About

John McManus is the author of five books of fiction and the co-founder of Ordain, a decentralized marketplace for narrative art. His new collection, Famous Children, is forthcoming from Sarabande Books in 2027. His previous books include the story collections Fox Tooth Heart, Born on a Train, and Stop Breakin Down and the novel Bitter Milk. His fiction has appeared in McSweeney's, Tin House, Ploughshares, The Oxford American, and Electric Literature, among many other journals. He is the recipient of the Whiting Award, the American Academy of Arts and Letters' Literature Award, a Creative Capital grant, a Fulbright Scholar award in South Africa, and the Fellowship of Southern Writers' New Writing Award.

John McManus

McManus also works across screen, stage, and emerging technology. He is developing the television series Dominoes with Guggenheim Fellow playwright Rogelio Martinez, and the narrative/game hybrid Strange Currencies with producer Terence Michael and AI filmmaker Lauren Sieckmann. He serves on the board of directors of Physical Plant Arts, the Austin-based experimental theater company behind the Roving Reactor, a traveling exhibit designed to change the public conversation about nuclear energy. He is on the advisory board of Story Stream, an AI platform that brings developmental editing to fiction writers at a fraction of traditional cost. He has been a dramaturg on projects in development at the Atlantic Theatre Company, New York Stage & Film, The Lark, and TheatreWorks Silicon Valley, and was a fellow in dramaturgy at the Banff Playwrights Lab.

McManus earned his MFA in fiction and screenwriting from the Michener Center for Writers at the University of Texas.
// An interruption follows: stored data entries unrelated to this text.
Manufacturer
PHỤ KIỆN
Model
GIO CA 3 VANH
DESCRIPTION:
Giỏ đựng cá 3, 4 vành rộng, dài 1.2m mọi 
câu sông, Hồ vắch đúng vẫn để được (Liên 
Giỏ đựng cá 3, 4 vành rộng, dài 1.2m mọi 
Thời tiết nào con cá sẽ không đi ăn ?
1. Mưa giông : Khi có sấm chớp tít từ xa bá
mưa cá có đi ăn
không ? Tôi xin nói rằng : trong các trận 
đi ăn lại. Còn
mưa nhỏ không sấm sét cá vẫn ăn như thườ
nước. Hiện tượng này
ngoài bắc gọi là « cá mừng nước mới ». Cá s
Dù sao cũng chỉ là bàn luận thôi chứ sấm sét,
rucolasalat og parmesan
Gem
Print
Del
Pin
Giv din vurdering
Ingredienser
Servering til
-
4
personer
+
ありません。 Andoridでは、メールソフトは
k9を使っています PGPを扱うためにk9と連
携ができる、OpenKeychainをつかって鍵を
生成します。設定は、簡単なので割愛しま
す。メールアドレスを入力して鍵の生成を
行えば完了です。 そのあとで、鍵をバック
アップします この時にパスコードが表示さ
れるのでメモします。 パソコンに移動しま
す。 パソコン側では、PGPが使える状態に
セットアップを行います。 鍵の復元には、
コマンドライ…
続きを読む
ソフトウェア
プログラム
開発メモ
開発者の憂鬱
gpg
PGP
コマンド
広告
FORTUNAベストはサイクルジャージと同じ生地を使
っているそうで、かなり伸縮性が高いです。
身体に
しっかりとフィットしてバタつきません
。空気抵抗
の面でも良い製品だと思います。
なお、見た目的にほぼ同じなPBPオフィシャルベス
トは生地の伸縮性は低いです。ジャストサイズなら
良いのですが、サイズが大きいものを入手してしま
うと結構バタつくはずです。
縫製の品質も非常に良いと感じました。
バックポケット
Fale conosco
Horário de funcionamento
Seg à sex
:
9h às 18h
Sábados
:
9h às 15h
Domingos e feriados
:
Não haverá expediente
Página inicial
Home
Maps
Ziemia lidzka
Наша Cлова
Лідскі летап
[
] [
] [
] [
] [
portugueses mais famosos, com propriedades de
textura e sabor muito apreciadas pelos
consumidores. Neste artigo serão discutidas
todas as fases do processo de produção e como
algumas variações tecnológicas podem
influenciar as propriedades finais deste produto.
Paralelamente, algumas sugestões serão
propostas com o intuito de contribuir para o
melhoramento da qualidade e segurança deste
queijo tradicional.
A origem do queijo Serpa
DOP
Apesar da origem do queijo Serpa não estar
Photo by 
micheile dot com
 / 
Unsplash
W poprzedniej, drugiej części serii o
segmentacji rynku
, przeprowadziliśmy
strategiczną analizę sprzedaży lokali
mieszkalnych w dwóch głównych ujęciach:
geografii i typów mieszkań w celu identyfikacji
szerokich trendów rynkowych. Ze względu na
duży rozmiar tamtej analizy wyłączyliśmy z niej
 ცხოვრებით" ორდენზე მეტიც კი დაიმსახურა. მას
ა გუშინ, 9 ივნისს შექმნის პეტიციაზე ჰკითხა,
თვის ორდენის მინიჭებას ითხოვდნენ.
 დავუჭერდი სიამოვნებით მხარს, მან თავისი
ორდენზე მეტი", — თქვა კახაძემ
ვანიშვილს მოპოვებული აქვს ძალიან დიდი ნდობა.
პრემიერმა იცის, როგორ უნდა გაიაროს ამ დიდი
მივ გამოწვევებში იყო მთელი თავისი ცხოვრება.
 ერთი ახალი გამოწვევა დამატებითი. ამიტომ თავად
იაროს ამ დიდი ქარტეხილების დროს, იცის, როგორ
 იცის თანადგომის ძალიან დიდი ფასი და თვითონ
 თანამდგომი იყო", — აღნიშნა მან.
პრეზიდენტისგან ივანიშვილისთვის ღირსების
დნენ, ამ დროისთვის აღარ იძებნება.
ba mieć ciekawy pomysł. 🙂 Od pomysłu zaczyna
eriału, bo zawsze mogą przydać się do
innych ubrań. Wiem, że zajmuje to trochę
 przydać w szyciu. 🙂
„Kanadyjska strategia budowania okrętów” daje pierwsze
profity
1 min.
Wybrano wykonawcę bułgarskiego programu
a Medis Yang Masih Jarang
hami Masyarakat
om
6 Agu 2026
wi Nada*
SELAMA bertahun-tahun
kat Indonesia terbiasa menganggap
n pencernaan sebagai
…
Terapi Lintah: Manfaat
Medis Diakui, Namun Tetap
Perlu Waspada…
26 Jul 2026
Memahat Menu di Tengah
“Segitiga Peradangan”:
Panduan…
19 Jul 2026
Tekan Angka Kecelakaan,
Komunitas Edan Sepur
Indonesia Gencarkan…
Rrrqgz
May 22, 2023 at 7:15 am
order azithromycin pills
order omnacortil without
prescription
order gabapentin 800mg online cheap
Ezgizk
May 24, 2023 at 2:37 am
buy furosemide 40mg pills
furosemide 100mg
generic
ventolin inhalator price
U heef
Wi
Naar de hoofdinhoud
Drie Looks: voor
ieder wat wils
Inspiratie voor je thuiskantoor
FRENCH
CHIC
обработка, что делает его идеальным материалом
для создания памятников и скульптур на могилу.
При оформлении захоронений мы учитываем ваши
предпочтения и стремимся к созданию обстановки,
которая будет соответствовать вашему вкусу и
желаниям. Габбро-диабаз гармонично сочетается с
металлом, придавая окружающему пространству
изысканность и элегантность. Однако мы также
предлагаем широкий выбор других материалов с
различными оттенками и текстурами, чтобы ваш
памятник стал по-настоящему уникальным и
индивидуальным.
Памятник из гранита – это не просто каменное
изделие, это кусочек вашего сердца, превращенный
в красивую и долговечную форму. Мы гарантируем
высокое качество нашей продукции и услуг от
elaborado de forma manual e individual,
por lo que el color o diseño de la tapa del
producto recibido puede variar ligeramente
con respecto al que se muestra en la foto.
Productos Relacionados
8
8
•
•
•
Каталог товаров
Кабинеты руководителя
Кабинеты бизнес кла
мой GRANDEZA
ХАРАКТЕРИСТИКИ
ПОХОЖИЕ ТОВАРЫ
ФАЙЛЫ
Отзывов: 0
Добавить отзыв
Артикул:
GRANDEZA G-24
His residencies include Yaddo, the Dora Maar House in Ménerbes, France, the Camargo Foundation, Ucross, Djerassi, and other artist communities in the U.S. and abroad.

He teaches in Old Dominion University's MFA program in Norfolk, Virginia, where he co-directs the annual literary festival with poet Marianne Chan. He divides his time between there and New York, where he lives with his husband, the playwright and theater director Kareem Fahmy.